Im on the market for an ipod touch when I got an offer for an Iphone 3g for roughly the same price, however with no contract. My question is, is it possible to use an Iphone 3g's ipod functionality without a contract or even Sim card?

PS: what about GPS, must I have an simcard/contract for that?


----------



## Adrian.

Ill tell you what. I will give you ipod touch (16gb) and some cash for that iphone.

Let me know


----------



## vysis

or you tell me the answer to my question  

but still, that phone is mine, don't even think about it beejacon


----------



## iLukasz.iPhone

*iphone no contract*

Currently its not possible to get an iPhone without contract here. But if it were available you would have to have it activated at the store. Later when you get home you can take out the sim and put it into and gsm phone that is unlocked, and use that iphone as an ipod-without sim card and without a contract- when it becomes possible here in canada


----------



## vysis

nobody knows?


----------



## ryank

I don't know if you can get past the initial welcome screen without a SIM.


----------



## RunTheWorldOnMac

That's gonna be a tough question to answer as you may be the first to do so.  You might possibly be able to register with a non-active sim, you might be able to use GPS via wi-fi, certainly not when not using wifi as you have no way of downloading data.

I suggest using it as a phone, or selling it.


----------



## vysis

i would use it as a phone but the price of the contract is just much too expensive, especially for somebody like me who doesn't even use a phone that much.

I was originally gonna buy a Ipod Touch since I needed a PMP, but I saw a Iphone for similar price and I was like "why not"


----------



## bmovie

The answer to your question IS YES!!! 

I'm doing it right now...took my sim card out and everything works except the phone.

So enjoy your ipod sans phone


----------



## RunTheWorldOnMac

bmovie said:


> The answer to your question IS YES!!!
> 
> I'm doing it right now...took my sim card out and everything works except the phone.
> 
> So enjoy your ipod sans phone


Did you activate the phone without a sim? GPS shouldn't be working non-wifi as there would be no way to download the maps.

As for OP, If you do have a Rogers/Fido phone right now use that sim to activate it and then pull the sim out.

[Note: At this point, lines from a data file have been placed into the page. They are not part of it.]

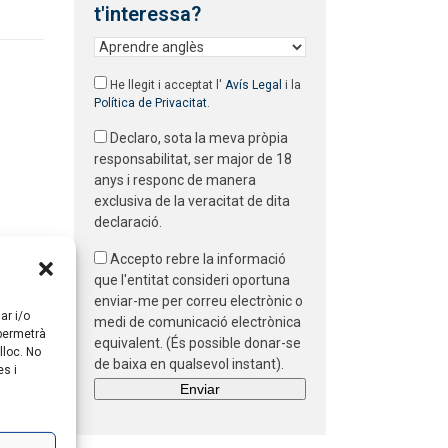
t'interessa?
He llegit i acceptat l'
Avís Legal
i la
Política de Privacitat
.
Declaro, sota la meva pròpia
responsabilitat, ser major de 18
anys i responc de manera
exclusiva de la veracitat de dita
declaració.
Accepto rebre la informació
que l'entitat consideri oportuna
enviar-me per correu electrònic o
ar i/o
medi de comunicació electrònica
 permetrà
equivalent. (És possible donar-se
lloc. No
de baixa en qualsevol instant).
es i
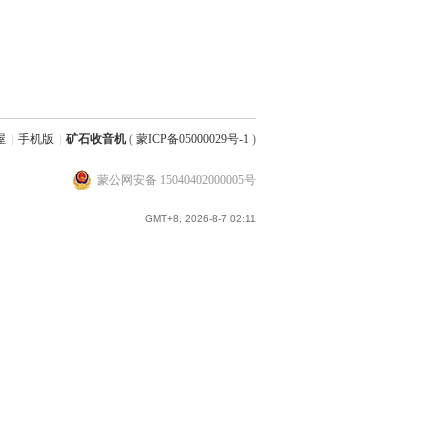
屋
|
手机版
|
矿石收音机
(
蒙ICP备05000029号-1
)
蒙公网安备 15040402000005号
GMT+8, 2026-8-7 02:11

Or buy the iPhone, sell it at a profit, buy the iPod Touch and spend the extra $ on something you don't need but want.


----------



## Murphman1948

*How do I remove SIM card?*

Can you tell me how to remove my SIM card without destroying my 3GS?


----------



## John Clay

Let me google that for you


----------



## fjnmusic

bmovie said:


> The answer to your question IS YES!!!
> 
> I'm doing it right now...took my sim card out and everything works except the phone.
> 
> So enjoy your ipod sans phone


This is good to know, as the Remote app and all that Airplay functionality would still have a use around the home when I someday upgrade my 3Gs to a 4s.


----------